▸ **Exercise directions**: Please restate the data below word for word, omitting all images.
--- Supplied data Enclosed Below ---
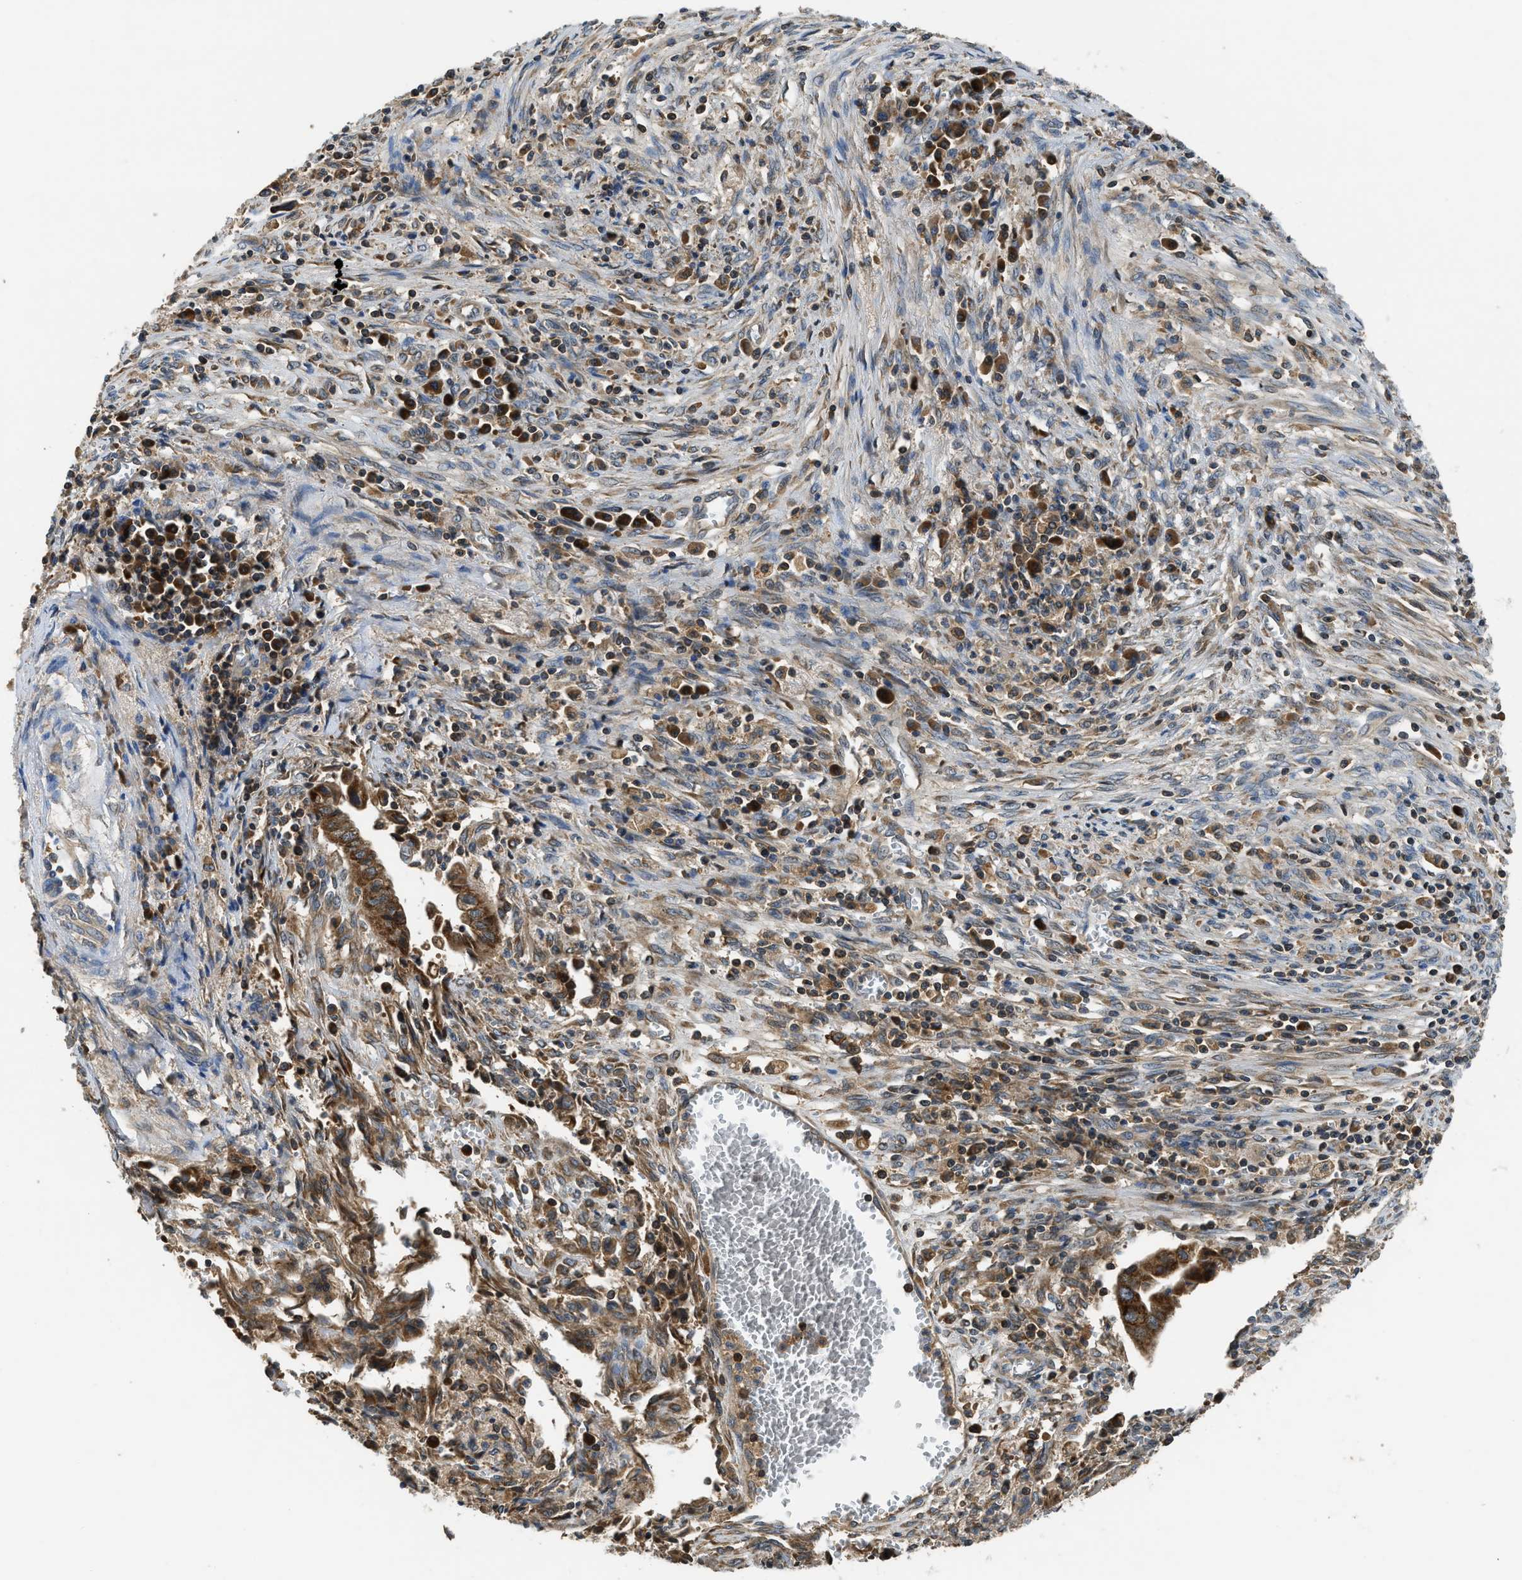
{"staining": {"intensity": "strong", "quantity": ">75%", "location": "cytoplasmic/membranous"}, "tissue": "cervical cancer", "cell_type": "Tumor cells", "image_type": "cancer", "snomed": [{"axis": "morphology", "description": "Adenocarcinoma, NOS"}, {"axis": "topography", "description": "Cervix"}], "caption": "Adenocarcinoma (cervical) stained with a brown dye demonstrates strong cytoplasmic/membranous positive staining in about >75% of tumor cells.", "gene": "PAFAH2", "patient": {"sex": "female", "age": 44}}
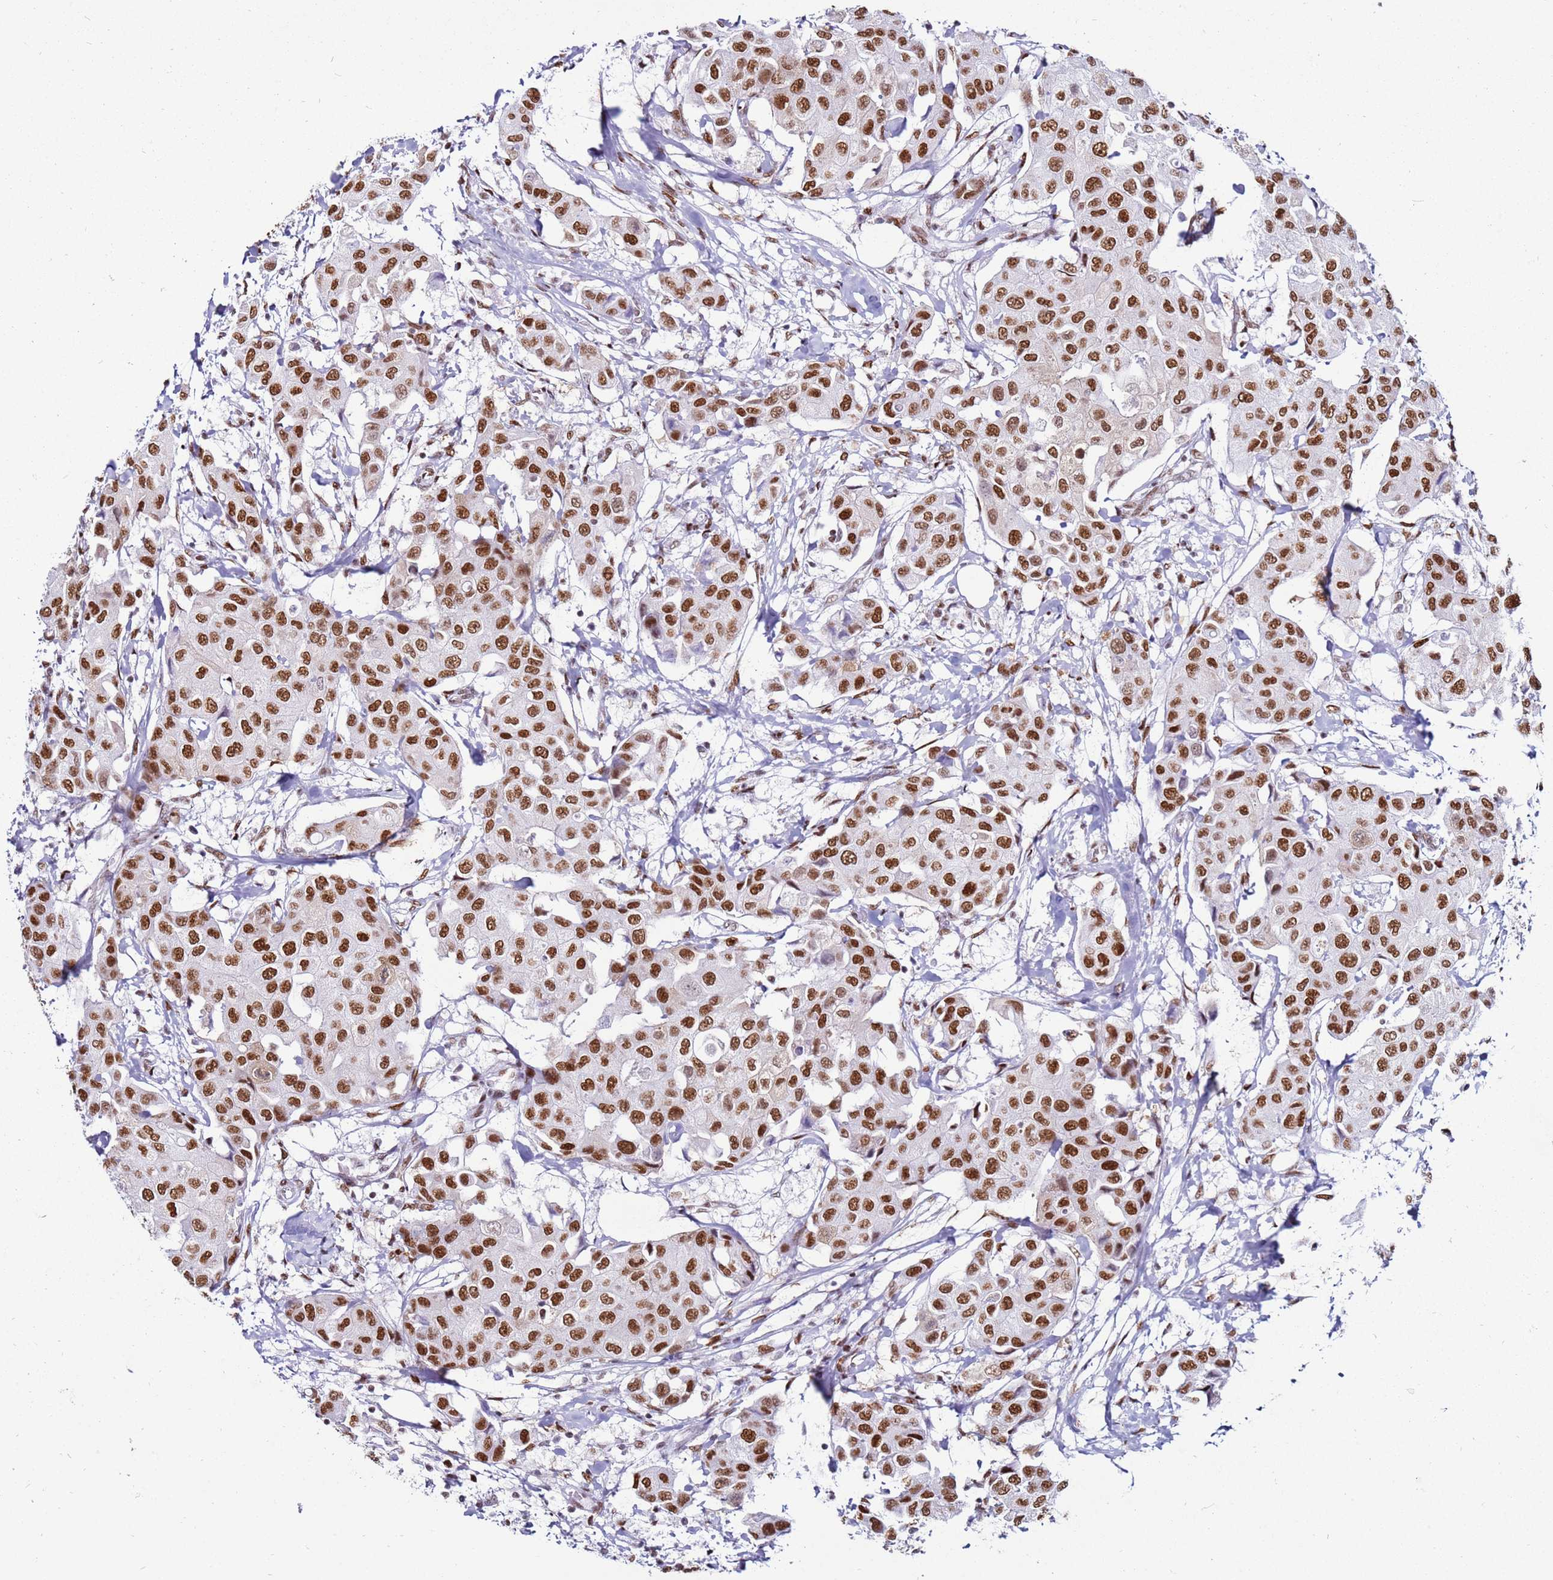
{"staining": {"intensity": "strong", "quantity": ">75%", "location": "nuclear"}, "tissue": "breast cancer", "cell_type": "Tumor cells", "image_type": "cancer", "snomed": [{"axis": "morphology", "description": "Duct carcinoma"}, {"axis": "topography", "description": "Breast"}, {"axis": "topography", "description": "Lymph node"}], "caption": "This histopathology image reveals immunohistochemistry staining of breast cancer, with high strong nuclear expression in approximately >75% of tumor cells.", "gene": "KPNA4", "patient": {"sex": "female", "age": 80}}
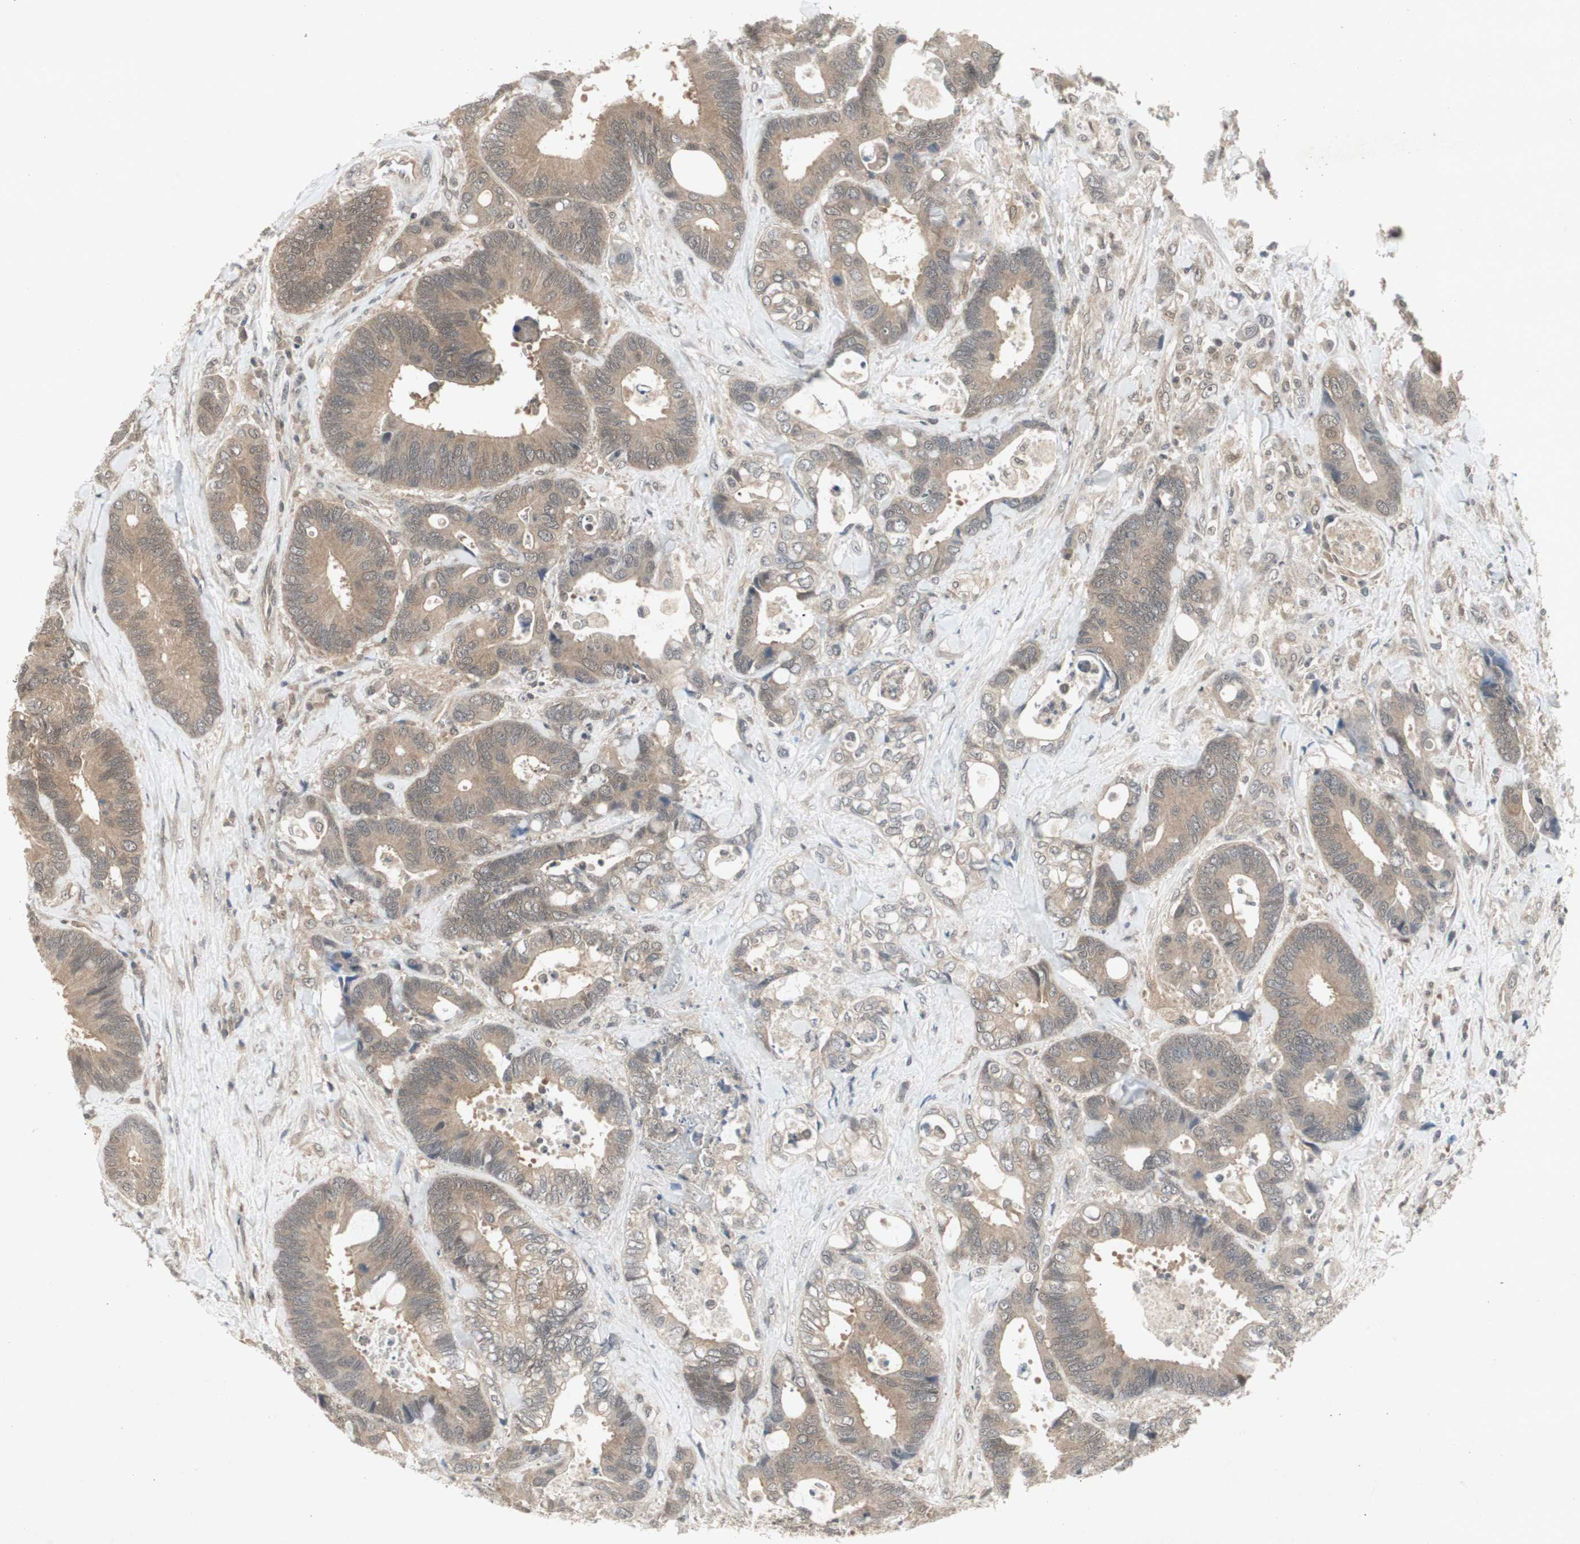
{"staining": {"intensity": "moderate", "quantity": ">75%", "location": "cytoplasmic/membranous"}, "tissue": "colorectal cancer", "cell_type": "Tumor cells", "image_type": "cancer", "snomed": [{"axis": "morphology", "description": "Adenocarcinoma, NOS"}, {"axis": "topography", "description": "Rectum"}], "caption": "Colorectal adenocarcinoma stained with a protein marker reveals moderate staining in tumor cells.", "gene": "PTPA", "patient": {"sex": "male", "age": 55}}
--- End of Enclosed Supplied data ---
▸ **Reply to the task**:
{"staining": {"intensity": "strong", "quantity": ">75%", "location": "cytoplasmic/membranous"}, "tissue": "cervical cancer", "cell_type": "Tumor cells", "image_type": "cancer", "snomed": [{"axis": "morphology", "description": "Adenocarcinoma, NOS"}, {"axis": "topography", "description": "Cervix"}], "caption": "Adenocarcinoma (cervical) stained with a brown dye demonstrates strong cytoplasmic/membranous positive staining in about >75% of tumor cells.", "gene": "PAFAH2", "patient": {"sex": "female", "age": 44}}
{"staining": {"intensity": "strong", "quantity": ">75%", "location": "nuclear"}, "tissue": "breast cancer", "cell_type": "Tumor cells", "image_type": "cancer", "snomed": [{"axis": "morphology", "description": "Duct carcinoma"}, {"axis": "topography", "description": "Breast"}, {"axis": "topography", "description": "Lymph node"}], "caption": "This histopathology image reveals immunohistochemistry staining of breast cancer, with high strong nuclear expression in approximately >75% of tumor cells.", "gene": "KPNA4", "patient": {"sex": "female", "age": 80}}
{"staining": {"intensity": "moderate", "quantity": ">75%", "location": "cytoplasmic/membranous"}, "tissue": "colorectal cancer", "cell_type": "Tumor cells", "image_type": "cancer", "snomed": [{"axis": "morphology", "description": "Adenocarcinoma, NOS"}, {"axis": "topography", "description": "Rectum"}], "caption": "Colorectal adenocarcinoma stained with a protein marker reveals moderate staining in tumor cells.", "gene": "PTPA", "patient": {"sex": "male", "age": 55}}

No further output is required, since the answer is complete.